#### Passage

Reputation: 151
I am currently trying to tune hyperparameters using GridSearchCV in scikit-learn using a 'Precision at k' scoring metric which will give me precision if I classify the top kth percentile of my classifier's score as the positive class. I know it is possible to create a custom scorer using make_scorer and creating a score function. This is what I have now:
from sklearn import metrics
from sklearn.grid_search import GridSearchCV
from sklearn.linear_model import LogisticRegression
def precision_at_k(y_true, y_score, k):
df = pd.DataFrame({'true': y_true, 'score': y_score}).sort('score')
threshold = df.iloc[int(k*len(df)),1]
y_pred = pd.Series([1 if i >= threshold else 0 for i in df['score']])

########
#### Listed records

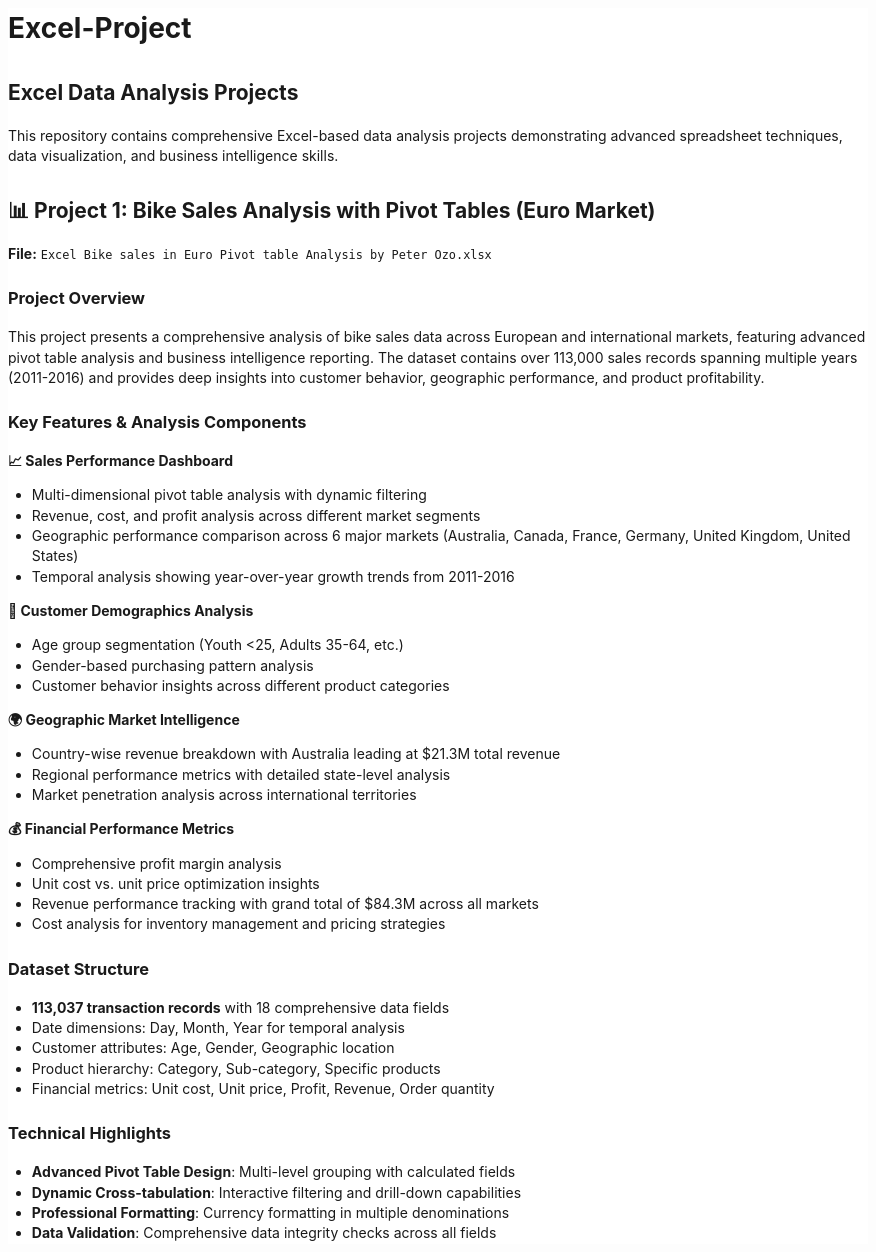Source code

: # Excel-Project

## Excel Data Analysis Projects

This repository contains comprehensive Excel-based data analysis projects demonstrating advanced spreadsheet techniques, data visualization, and business intelligence skills.

## 📊 Project 1: Bike Sales Analysis with Pivot Tables (Euro Market)

**File:** `Excel Bike sales in Euro Pivot table Analysis by Peter Ozo.xlsx`

### Project Overview
This project presents a comprehensive analysis of bike sales data across European and international markets, featuring advanced pivot table analysis and business intelligence reporting. The dataset contains over 113,000 sales records spanning multiple years (2011-2016) and provides deep insights into customer behavior, geographic performance, and product profitability.

### Key Features & Analysis Components

**📈 Sales Performance Dashboard**
- Multi-dimensional pivot table analysis with dynamic filtering
- Revenue, cost, and profit analysis across different market segments
- Geographic performance comparison across 6 major markets (Australia, Canada, France, Germany, United Kingdom, United States)
- Temporal analysis showing year-over-year growth trends from 2011-2016

**🎯 Customer Demographics Analysis**
- Age group segmentation (Youth <25, Adults 35-64, etc.)
- Gender-based purchasing pattern analysis
- Customer behavior insights across different product categories

**🌍 Geographic Market Intelligence**
- Country-wise revenue breakdown with Australia leading at $21.3M total revenue
- Regional performance metrics with detailed state-level analysis
- Market penetration analysis across international territories

**💰 Financial Performance Metrics**
- Comprehensive profit margin analysis
- Unit cost vs. unit price optimization insights
- Revenue performance tracking with grand total of $84.3M across all markets
- Cost analysis for inventory management and pricing strategies

### Dataset Structure
- **113,037 transaction records** with 18 comprehensive data fields
- Date dimensions: Day, Month, Year for temporal analysis
- Customer attributes: Age, Gender, Geographic location
- Product hierarchy: Category, Sub-category, Specific products
- Financial metrics: Unit cost, Unit price, Profit, Revenue, Order quantity

### Technical Highlights
- **Advanced Pivot Table Design**: Multi-level grouping with calculated fields
- **Dynamic Cross-tabulation**: Interactive filtering and drill-down capabilities  
- **Professional Formatting**: Currency formatting in multiple denominations
- **Data Validation**: Comprehensive data integrity checks across all fields
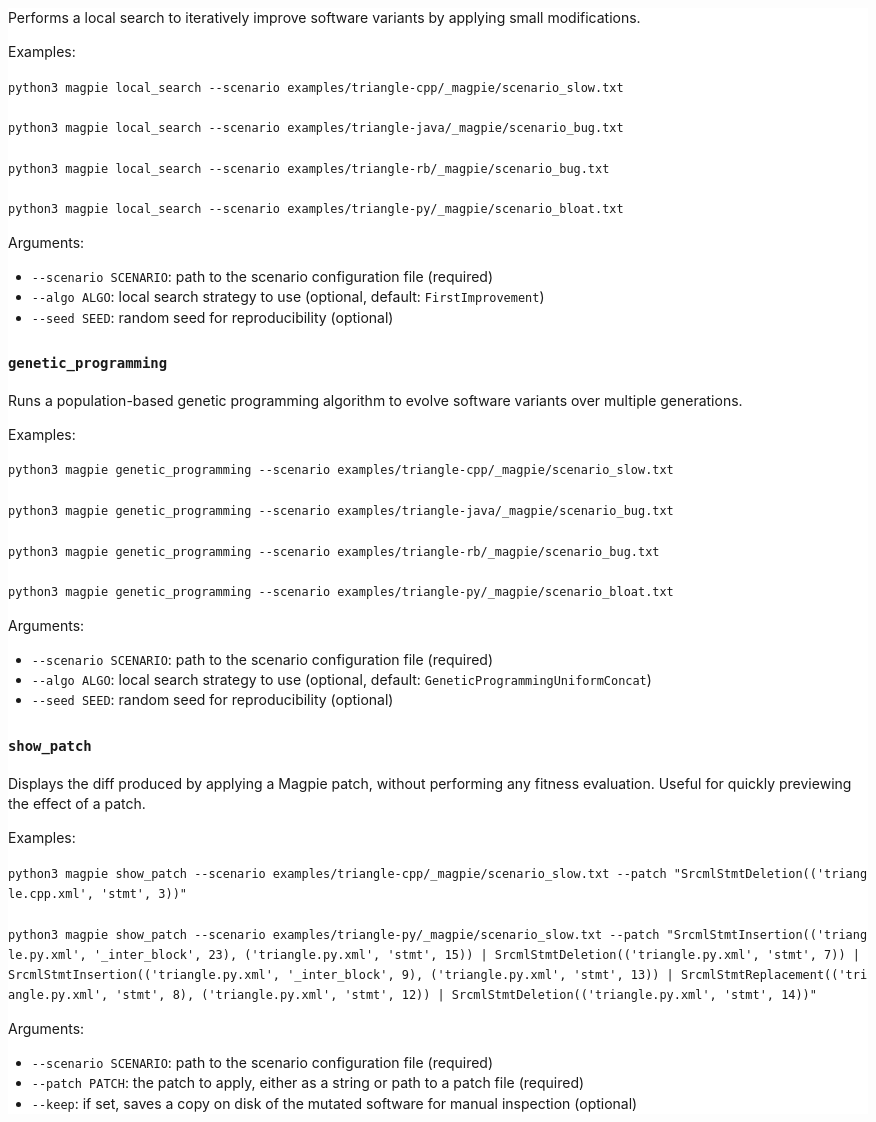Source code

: Performs a local search to iteratively improve software variants by applying small modifications.

Examples:

    python3 magpie local_search --scenario examples/triangle-cpp/_magpie/scenario_slow.txt

    python3 magpie local_search --scenario examples/triangle-java/_magpie/scenario_bug.txt

    python3 magpie local_search --scenario examples/triangle-rb/_magpie/scenario_bug.txt

    python3 magpie local_search --scenario examples/triangle-py/_magpie/scenario_bloat.txt

Arguments:
- `--scenario SCENARIO`: path to the scenario configuration file (required)
- `--algo ALGO`: local search strategy to use (optional, default: `FirstImprovement`)
- `--seed SEED`: random seed for reproducibility (optional)


### `genetic_programming`

Runs a population-based genetic programming algorithm to evolve software variants over multiple generations.

Examples:

    python3 magpie genetic_programming --scenario examples/triangle-cpp/_magpie/scenario_slow.txt

    python3 magpie genetic_programming --scenario examples/triangle-java/_magpie/scenario_bug.txt

    python3 magpie genetic_programming --scenario examples/triangle-rb/_magpie/scenario_bug.txt

    python3 magpie genetic_programming --scenario examples/triangle-py/_magpie/scenario_bloat.txt

Arguments:
- `--scenario SCENARIO`: path to the scenario configuration file (required)
- `--algo ALGO`: local search strategy to use (optional, default: `GeneticProgrammingUniformConcat`)
- `--seed SEED`: random seed for reproducibility (optional)

### `show_patch`

Displays the diff produced by applying a Magpie patch, without performing any fitness evaluation.
Useful for quickly previewing the effect of a patch.

Examples:

    python3 magpie show_patch --scenario examples/triangle-cpp/_magpie/scenario_slow.txt --patch "SrcmlStmtDeletion(('triangle.cpp.xml', 'stmt', 3))"

    python3 magpie show_patch --scenario examples/triangle-py/_magpie/scenario_slow.txt --patch "SrcmlStmtInsertion(('triangle.py.xml', '_inter_block', 23), ('triangle.py.xml', 'stmt', 15)) | SrcmlStmtDeletion(('triangle.py.xml', 'stmt', 7)) | SrcmlStmtInsertion(('triangle.py.xml', '_inter_block', 9), ('triangle.py.xml', 'stmt', 13)) | SrcmlStmtReplacement(('triangle.py.xml', 'stmt', 8), ('triangle.py.xml', 'stmt', 12)) | SrcmlStmtDeletion(('triangle.py.xml', 'stmt', 14))"

Arguments:
- `--scenario SCENARIO`: path to the scenario configuration file (required)
- `--patch PATCH`: the patch to apply, either as a string or path to a patch file (required)
- `--keep`: if set, saves a copy on disk of the mutated software for manual inspection (optional)
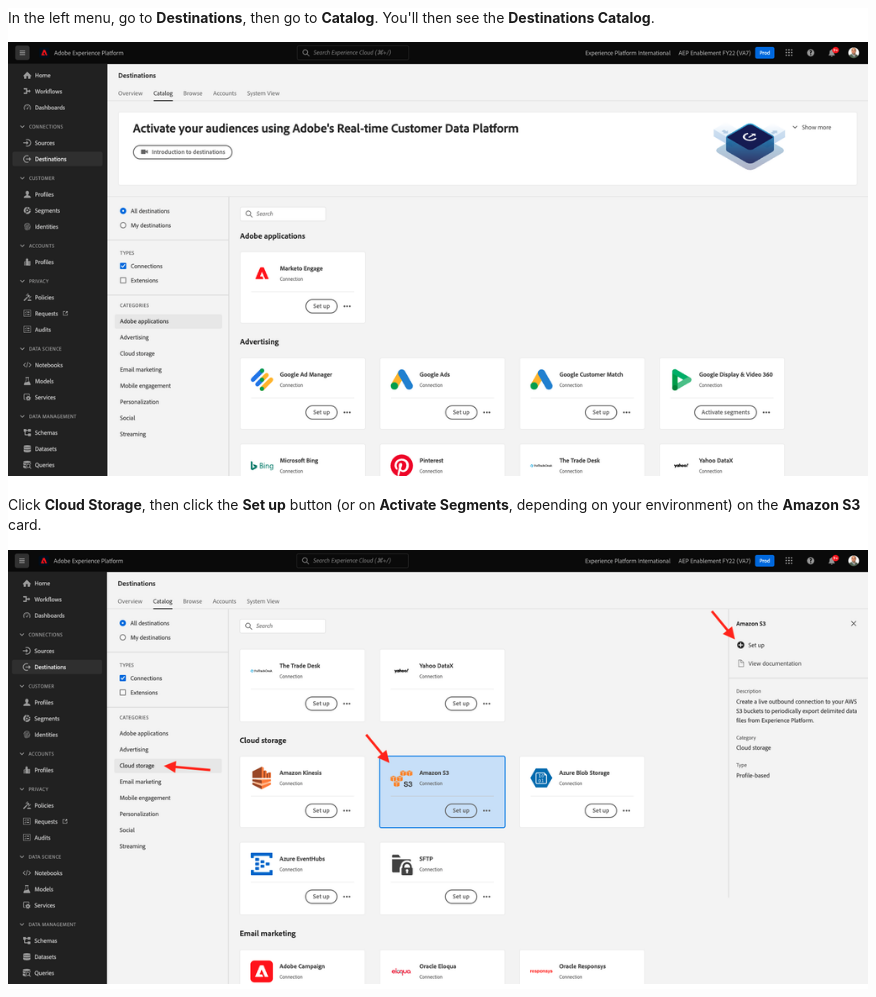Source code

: In the left menu, go to **Destinations**, then go to **Catalog**. You'll then see the **Destinations Catalog**.

![RTCDP](./images/rtcdpmenudest.png)

Click **Cloud Storage**, then click the **Set up** button (or on **Activate Segments**, depending on your environment) on the **Amazon S3** card.

![RTCDP](./images/rtcdp2.png)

########

▶ [Tasks to complete]:
• 1. From the GridSearchCV post, output the passage that begins at the words "Reputation: 151" and stops after "i in df['score']])".
• 2. Translate this sentence from the GridSearchCV post into Spanish: "I know it is possible to create a custom scorer using make_scorer and creating a score function."

▶ [Solutions in order]:
• 1.
Reputation: 151
I am currently trying to tune hyperparameters using GridSearchCV in scikit-learn using a 'Precision at k' scoring metric which will give me precision if I classify the top kth percentile of my classifier's score as the positive class. I know it is possible to create a custom scorer using make_scorer and creating a score function. This is what I have now:
from sklearn import metrics
from sklearn.grid_search import GridSearchCV
from sklearn.linear_model import LogisticRegression
def precision_at_k(y_true, y_score, k):
df = pd.DataFrame({'true': y_true, 'score': y_score}).sort('score')
threshold = df.iloc[int(k*len(df)),1]
y_pred = pd.Series([1 if i >= threshold else 0 for i in df['score']])

• 2. Sé que es posible crear un evaluador personalizado usando make_scorer y creando una función de puntuación.